The proposed method has a straight-forward inference process (visualized in figure 2): given a 3D mesh as input, we employ a state-of-the-art mesh encoder to produce a feature embedding, and a text-generation decoder network trained on gathered data will produce a shape program as executable program code that can reproduce the input mesh, finally with proper refactoring, we end up with a new procedural shape program that include the original input mesh as one of its output variations.
In terms of data preparation and training, we take high level inspiration from the work on diffusion models from , which creates training data through disturbing an original piece of data entry. As visualized in figure 3, given an arbitrary procedural shape program, we create disturbed training data in two ways:
we sample the parameters of the procedural program, and we embed the parameter values into the shape program to end up with a new data entry (namely, a procedural shape program with parameter values embedded inside);
we randomly disturb the procedural program itself, in ways such as changing hard-coded values, removing / switching code blocks and tweaking statement in the code; now we receive a set of new shape programs, which, their outputs may not be meaningful or related to the original shape domain anymore, however, this is intended since we expect the decoder to learn to generate arbitrary shapes. This step can also be done with prompting LLMs, and early experiments already yielded satisfactory results as shown in figure 4. A simple LLM-based perturb algorithm is summarized in figure 5.
The rest of the data preparation and training process is also visualized in figure 3: we execute the shape programs in shape engine to obtain corresponding mesh, and we encode them with the same mesh encoder we will use in inference to obtain mesh embeddings. Pairing the generated feature embedding and the shape program, we now have a dataset for training the decoder network.
Note that properly exposed parameters are a necessary part of a procedural model, thus, in the first step above we may record a new set of data (of shape programs with exposed parameters and corresponding programs with embedded parameter values) for training a Shape Program Refactoring model, which in its essence will be another decoder model.
OpenSCAD is a popular open-source software for creating 3D models (especially procedural ones) from code. Previously, we have used Blender’s library on creating DAG-based procedural shape programs, however, we need to use another open-source library for converting Python codes into Blender’s geometry node system, which adds complexity both to the process and to the grammar the decoder needs to learn.

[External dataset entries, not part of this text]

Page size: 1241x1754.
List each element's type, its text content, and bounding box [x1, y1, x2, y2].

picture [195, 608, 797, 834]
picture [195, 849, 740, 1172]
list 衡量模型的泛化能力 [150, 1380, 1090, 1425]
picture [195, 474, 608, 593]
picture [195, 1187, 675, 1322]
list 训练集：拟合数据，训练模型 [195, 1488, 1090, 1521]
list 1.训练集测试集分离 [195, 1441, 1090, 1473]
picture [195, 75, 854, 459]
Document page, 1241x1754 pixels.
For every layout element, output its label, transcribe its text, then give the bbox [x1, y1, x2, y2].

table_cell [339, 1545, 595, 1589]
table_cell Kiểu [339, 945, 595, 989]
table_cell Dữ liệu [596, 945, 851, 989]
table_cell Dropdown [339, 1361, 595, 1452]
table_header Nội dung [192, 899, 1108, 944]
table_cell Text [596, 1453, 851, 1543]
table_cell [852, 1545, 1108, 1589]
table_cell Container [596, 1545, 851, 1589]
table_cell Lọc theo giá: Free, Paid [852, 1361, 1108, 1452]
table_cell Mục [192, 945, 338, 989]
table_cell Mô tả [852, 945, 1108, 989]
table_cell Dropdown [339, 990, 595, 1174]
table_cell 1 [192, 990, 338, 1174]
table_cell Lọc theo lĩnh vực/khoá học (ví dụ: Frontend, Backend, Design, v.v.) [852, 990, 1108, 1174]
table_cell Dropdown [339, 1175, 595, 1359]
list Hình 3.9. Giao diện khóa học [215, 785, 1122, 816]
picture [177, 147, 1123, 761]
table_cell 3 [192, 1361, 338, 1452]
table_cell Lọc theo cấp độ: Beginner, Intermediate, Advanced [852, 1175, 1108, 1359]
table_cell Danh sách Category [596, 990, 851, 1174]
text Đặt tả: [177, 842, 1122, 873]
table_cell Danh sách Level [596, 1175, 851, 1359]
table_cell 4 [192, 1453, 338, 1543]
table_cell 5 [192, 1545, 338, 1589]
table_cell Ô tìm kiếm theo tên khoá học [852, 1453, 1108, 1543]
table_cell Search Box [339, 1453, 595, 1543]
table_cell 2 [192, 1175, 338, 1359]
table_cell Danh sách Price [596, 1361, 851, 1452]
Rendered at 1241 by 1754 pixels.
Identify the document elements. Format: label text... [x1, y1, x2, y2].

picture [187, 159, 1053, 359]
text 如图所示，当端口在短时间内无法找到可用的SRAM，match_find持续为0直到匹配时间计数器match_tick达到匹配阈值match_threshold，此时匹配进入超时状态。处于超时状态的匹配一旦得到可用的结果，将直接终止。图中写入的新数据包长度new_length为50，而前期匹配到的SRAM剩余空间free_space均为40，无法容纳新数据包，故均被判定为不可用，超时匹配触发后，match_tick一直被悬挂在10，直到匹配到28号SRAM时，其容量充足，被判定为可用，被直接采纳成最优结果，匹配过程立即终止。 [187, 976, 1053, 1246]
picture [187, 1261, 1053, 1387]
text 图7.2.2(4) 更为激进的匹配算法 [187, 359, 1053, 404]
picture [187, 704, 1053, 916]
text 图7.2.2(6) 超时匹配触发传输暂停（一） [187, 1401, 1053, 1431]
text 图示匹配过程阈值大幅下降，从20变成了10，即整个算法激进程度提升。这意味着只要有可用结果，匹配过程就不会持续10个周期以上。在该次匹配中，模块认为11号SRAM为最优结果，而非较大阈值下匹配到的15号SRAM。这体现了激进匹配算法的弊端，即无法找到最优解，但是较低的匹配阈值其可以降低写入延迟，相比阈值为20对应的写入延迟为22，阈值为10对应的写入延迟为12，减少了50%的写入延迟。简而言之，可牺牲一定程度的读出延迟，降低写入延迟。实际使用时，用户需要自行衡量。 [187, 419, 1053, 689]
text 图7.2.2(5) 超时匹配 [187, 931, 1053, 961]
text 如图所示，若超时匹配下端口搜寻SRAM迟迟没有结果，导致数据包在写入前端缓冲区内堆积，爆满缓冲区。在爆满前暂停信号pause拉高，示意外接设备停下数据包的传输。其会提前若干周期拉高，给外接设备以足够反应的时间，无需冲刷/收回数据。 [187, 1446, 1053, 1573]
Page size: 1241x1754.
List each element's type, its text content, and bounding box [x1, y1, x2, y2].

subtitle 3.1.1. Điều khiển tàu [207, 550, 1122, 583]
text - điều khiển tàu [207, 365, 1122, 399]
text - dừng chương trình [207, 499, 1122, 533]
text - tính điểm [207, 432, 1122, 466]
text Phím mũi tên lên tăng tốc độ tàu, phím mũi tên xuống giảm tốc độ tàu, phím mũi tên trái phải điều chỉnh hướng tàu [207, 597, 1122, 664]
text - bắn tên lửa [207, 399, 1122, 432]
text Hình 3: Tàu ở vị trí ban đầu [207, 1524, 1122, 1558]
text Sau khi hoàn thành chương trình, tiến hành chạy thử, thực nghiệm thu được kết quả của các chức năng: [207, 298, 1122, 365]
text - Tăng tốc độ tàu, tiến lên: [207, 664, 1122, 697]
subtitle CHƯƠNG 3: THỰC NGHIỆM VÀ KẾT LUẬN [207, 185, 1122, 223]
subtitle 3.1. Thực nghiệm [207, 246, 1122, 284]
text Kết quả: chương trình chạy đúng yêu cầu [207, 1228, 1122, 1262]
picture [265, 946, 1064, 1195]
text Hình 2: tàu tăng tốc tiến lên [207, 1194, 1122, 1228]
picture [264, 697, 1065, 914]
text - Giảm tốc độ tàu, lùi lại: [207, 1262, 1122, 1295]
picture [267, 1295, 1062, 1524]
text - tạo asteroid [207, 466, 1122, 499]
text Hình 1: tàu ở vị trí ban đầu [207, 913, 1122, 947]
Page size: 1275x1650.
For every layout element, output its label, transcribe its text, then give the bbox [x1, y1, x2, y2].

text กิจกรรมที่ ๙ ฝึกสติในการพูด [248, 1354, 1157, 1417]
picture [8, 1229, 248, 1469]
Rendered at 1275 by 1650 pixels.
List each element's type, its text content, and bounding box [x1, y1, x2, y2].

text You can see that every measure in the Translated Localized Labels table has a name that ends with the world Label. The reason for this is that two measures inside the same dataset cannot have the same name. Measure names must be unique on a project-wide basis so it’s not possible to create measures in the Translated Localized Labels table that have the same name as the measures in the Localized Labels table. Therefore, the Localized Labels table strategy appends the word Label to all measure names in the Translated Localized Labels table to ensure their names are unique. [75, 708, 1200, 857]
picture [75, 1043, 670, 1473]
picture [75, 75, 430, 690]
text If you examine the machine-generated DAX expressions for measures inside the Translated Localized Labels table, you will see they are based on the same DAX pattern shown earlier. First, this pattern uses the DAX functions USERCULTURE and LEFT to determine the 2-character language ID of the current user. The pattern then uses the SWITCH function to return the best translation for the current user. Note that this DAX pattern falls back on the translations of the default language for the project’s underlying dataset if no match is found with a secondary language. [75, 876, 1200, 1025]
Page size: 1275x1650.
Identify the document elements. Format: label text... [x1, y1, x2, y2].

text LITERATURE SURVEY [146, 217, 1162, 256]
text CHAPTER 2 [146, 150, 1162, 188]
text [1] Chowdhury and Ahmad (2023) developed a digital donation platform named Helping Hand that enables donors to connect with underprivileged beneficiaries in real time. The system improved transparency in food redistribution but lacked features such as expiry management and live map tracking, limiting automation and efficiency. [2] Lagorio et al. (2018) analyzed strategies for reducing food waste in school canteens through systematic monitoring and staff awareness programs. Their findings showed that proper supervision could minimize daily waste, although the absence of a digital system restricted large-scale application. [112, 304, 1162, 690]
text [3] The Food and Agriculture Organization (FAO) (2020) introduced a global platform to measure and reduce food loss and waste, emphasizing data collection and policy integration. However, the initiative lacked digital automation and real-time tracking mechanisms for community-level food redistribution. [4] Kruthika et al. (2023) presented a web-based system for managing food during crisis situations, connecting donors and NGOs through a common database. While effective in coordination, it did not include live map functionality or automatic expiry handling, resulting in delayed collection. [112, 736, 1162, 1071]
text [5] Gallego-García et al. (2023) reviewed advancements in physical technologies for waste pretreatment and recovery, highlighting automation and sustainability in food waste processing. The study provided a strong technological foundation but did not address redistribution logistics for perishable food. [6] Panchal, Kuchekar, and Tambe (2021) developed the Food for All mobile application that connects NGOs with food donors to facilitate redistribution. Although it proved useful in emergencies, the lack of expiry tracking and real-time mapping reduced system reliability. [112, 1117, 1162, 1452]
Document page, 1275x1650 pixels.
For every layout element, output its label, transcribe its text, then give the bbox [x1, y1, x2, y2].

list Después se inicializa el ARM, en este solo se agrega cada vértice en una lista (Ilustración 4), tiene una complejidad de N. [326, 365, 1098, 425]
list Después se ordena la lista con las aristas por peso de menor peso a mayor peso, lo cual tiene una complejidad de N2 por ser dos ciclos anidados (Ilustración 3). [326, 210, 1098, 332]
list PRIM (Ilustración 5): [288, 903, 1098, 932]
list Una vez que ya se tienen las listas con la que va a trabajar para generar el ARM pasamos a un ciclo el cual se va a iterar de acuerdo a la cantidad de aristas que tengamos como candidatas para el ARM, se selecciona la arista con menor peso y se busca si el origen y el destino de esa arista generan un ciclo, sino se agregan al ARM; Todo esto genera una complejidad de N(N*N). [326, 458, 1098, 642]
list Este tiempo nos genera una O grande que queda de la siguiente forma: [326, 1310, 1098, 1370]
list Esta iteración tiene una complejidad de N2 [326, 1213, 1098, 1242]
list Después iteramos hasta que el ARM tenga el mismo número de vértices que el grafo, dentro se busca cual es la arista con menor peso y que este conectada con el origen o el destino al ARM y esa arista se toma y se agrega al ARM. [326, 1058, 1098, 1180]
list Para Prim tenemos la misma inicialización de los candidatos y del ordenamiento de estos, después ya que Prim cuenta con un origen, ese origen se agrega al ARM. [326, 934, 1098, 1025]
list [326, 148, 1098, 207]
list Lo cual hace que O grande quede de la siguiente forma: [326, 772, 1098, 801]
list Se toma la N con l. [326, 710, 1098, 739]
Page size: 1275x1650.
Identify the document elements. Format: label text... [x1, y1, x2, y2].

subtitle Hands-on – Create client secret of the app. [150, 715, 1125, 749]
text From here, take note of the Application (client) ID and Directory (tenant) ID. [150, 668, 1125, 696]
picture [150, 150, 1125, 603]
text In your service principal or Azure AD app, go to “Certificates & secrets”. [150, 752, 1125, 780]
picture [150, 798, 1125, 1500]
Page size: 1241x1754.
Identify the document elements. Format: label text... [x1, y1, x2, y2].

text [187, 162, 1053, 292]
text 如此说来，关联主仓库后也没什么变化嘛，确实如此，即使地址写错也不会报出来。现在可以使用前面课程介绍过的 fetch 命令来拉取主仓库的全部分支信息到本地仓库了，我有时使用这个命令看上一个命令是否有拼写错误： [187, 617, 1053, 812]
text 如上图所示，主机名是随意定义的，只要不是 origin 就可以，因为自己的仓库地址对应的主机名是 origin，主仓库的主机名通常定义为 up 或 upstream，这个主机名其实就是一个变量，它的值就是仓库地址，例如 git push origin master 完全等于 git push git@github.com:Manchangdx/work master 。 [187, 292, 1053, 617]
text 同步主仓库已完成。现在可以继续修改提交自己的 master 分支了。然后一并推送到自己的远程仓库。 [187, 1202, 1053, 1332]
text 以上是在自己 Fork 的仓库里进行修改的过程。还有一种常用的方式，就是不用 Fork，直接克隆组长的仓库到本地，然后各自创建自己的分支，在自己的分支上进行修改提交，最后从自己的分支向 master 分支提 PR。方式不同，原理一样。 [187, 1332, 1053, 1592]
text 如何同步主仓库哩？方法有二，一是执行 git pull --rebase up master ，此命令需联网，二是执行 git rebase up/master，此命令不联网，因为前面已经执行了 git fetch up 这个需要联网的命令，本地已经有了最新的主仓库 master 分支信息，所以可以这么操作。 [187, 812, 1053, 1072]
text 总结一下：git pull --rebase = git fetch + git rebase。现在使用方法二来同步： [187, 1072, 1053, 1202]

There exists a wide range of choices for mesh encoders, such as PointNet++ and MeshCNN . In terms of decoder networks for text generation, LLMs like GPT-4 or LLaMA are natural choices, however, since at least some fine-tuning is needed for these models and the cost will not be negligible, we may start with a similar but simpler architecture, such as a Transformer-based decoder.
The lack of optimization in the process yields its own pros and cons: it is now easy to migrate the how pipeline to 2D image data as input, but there is chance that we cannot explicitly control the quality of generated shape programs. This can serve as a fallback option, in case the performance of the single-pass decoder network suffers, and when migrating to 2D, as mentioned previously, there are work-arounds for 3D mesh-based constraints. In fact, in the earliest versions of this proposal, a purely text-based and prompting-based solution with visual LMs was involved, but with the risk of a never-converging optimization loop. This proposal is thus open to more discussions.